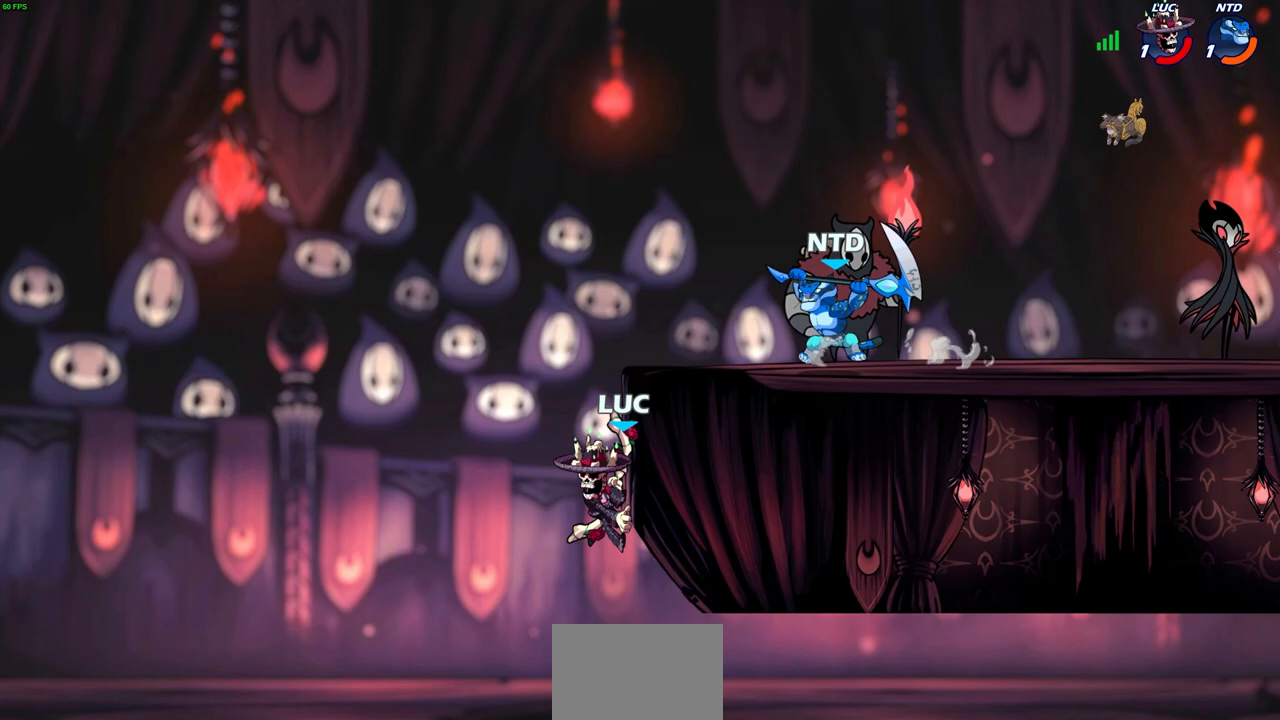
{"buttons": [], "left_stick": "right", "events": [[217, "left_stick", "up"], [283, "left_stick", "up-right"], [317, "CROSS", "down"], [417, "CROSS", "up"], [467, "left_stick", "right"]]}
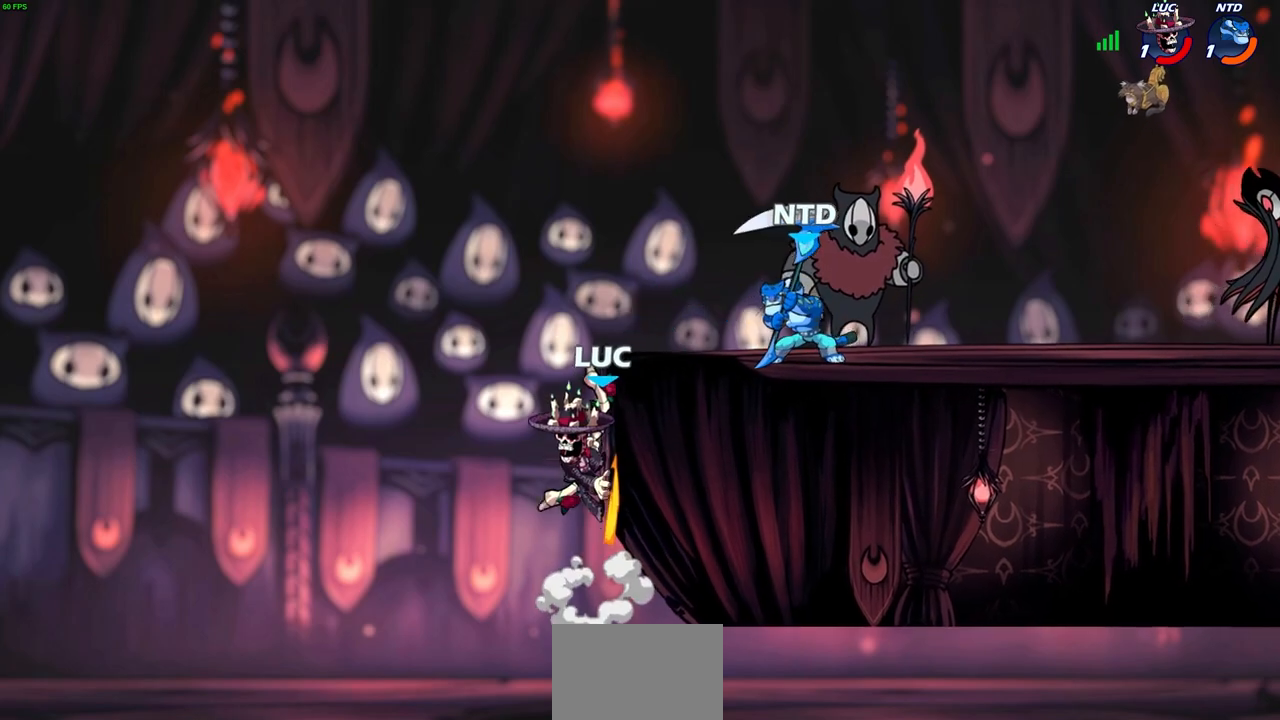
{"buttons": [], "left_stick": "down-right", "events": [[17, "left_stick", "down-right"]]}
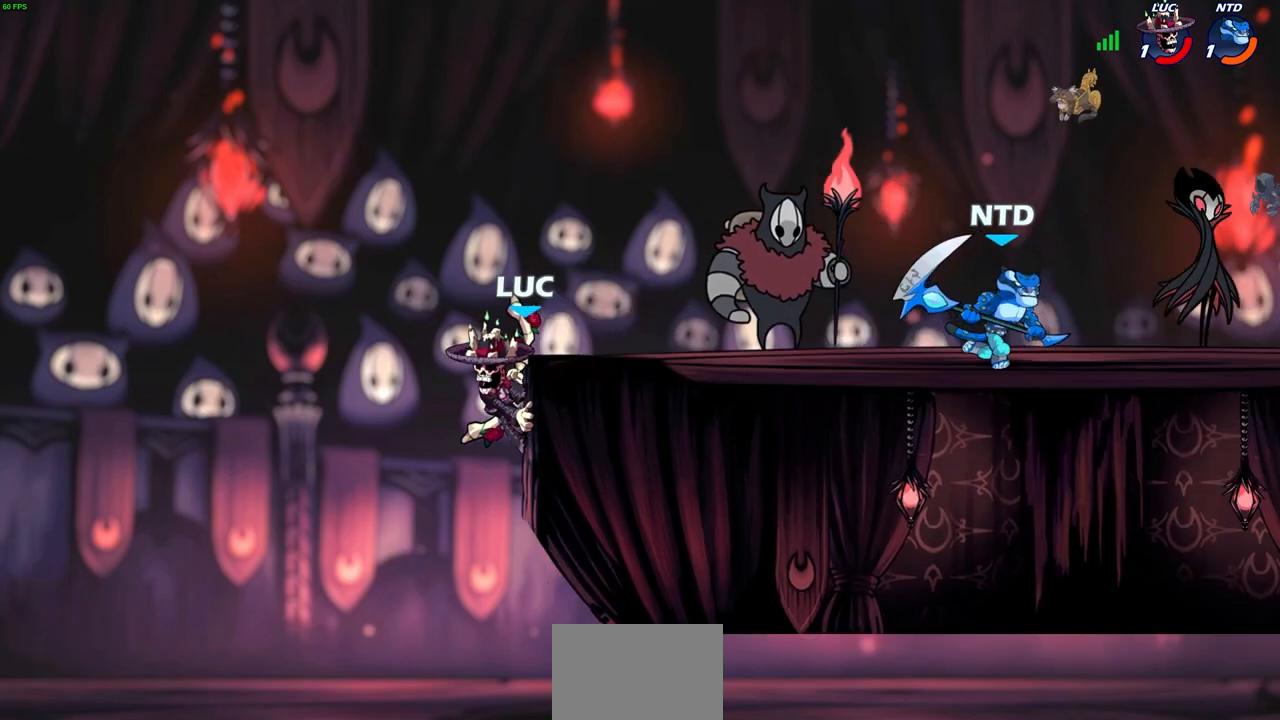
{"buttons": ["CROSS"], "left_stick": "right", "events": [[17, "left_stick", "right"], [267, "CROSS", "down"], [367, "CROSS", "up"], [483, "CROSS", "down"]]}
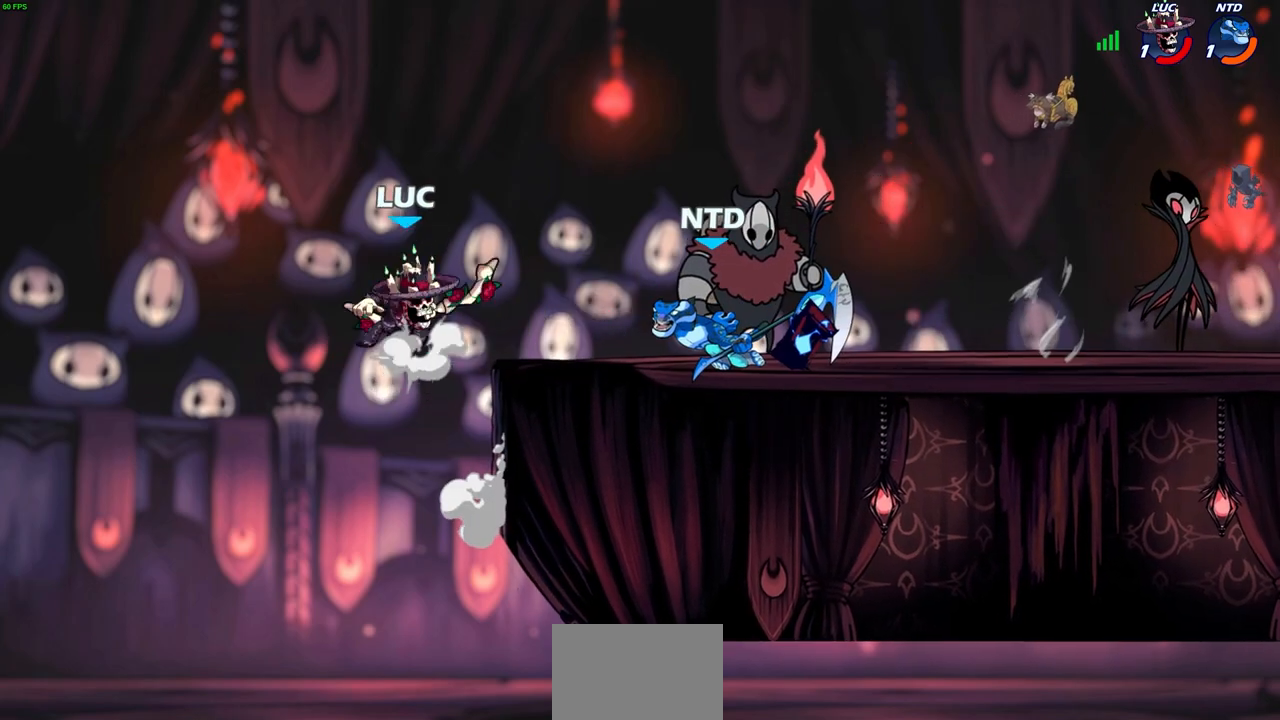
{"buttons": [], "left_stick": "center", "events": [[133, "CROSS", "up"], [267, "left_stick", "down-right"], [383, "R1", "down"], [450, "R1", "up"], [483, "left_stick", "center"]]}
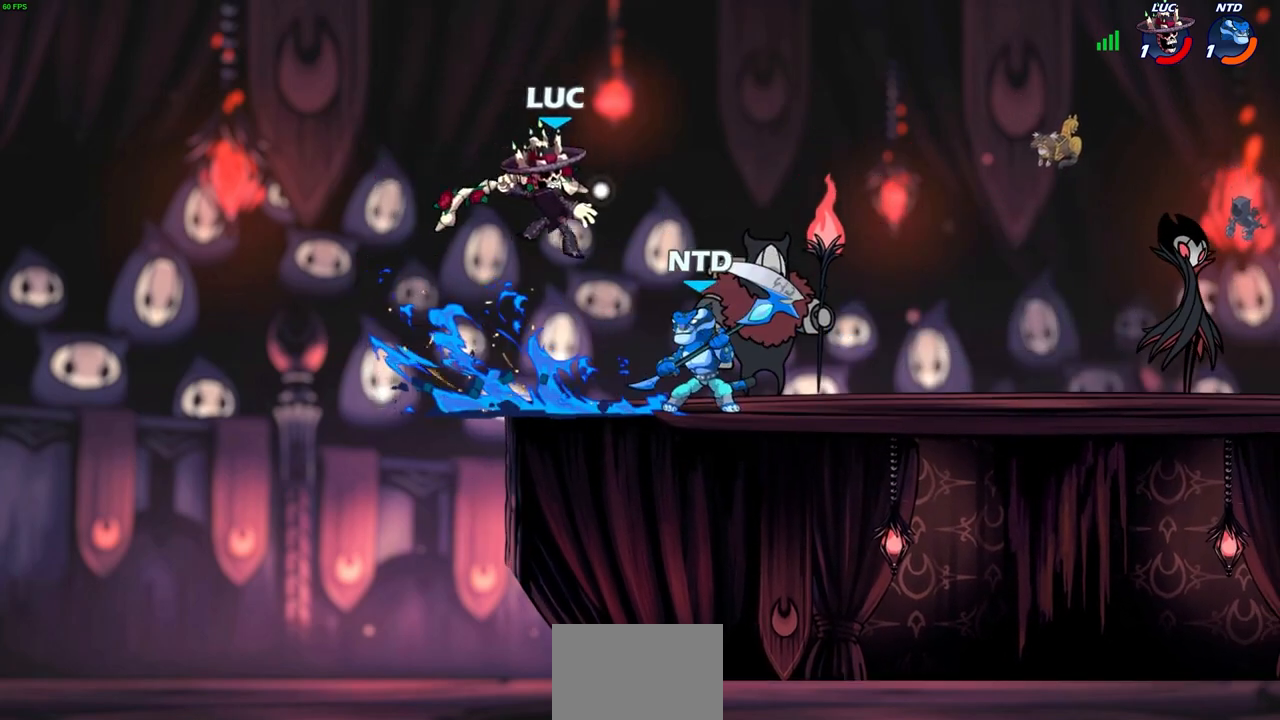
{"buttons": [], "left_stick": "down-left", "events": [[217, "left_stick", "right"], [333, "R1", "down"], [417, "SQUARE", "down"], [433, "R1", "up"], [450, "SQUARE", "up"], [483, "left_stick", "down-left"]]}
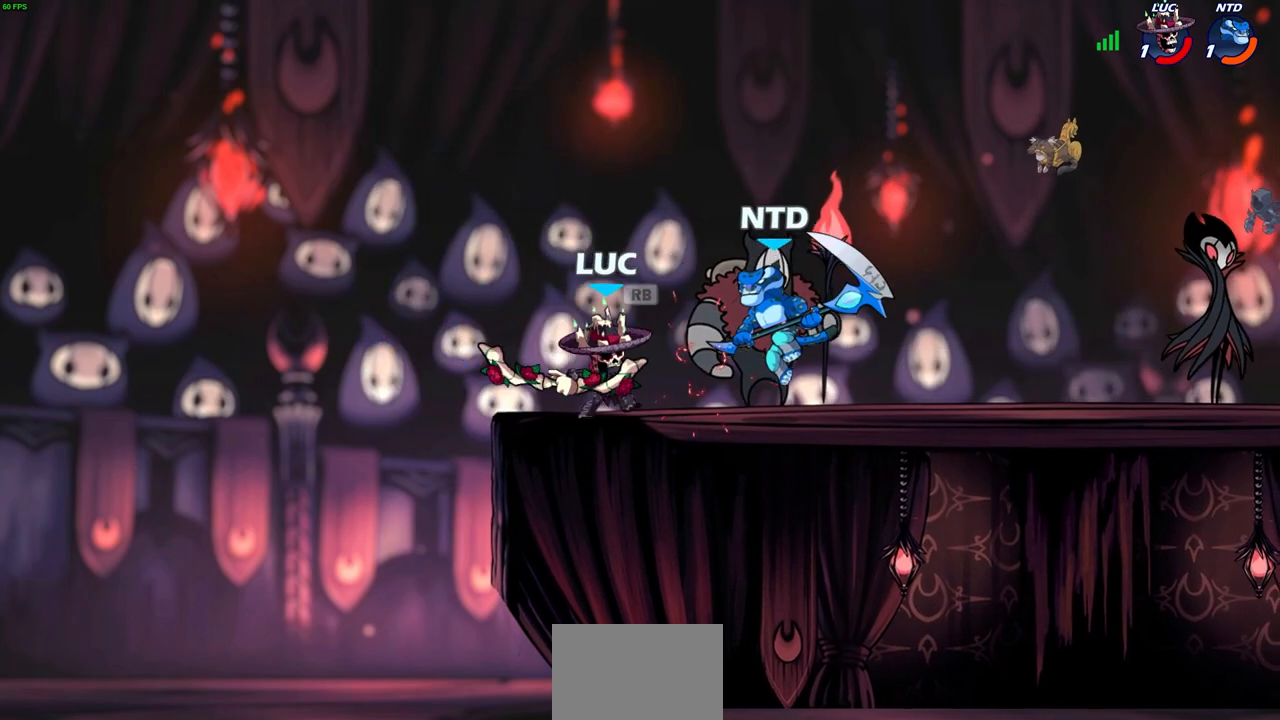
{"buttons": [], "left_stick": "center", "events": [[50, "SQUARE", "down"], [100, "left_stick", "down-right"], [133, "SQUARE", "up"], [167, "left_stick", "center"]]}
::::::::
= WORK INSTRUCTION =
The word to look for is "SQUARE"; copy out every line of the entries that holds it.

= EXERCISE ANSWER =
{"buttons": [], "left_stick": "down-left", "events": [[217, "left_stick", "right"], [333, "R1", "down"], [417, "SQUARE", "down"], [433, "R1", "up"], [450, "SQUARE", "up"], [483, "left_stick", "down-left"]]}
{"buttons": [], "left_stick": "center", "events": [[50, "SQUARE", "down"], [100, "left_stick", "down-right"], [133, "SQUARE", "up"], [167, "left_stick", "center"]]}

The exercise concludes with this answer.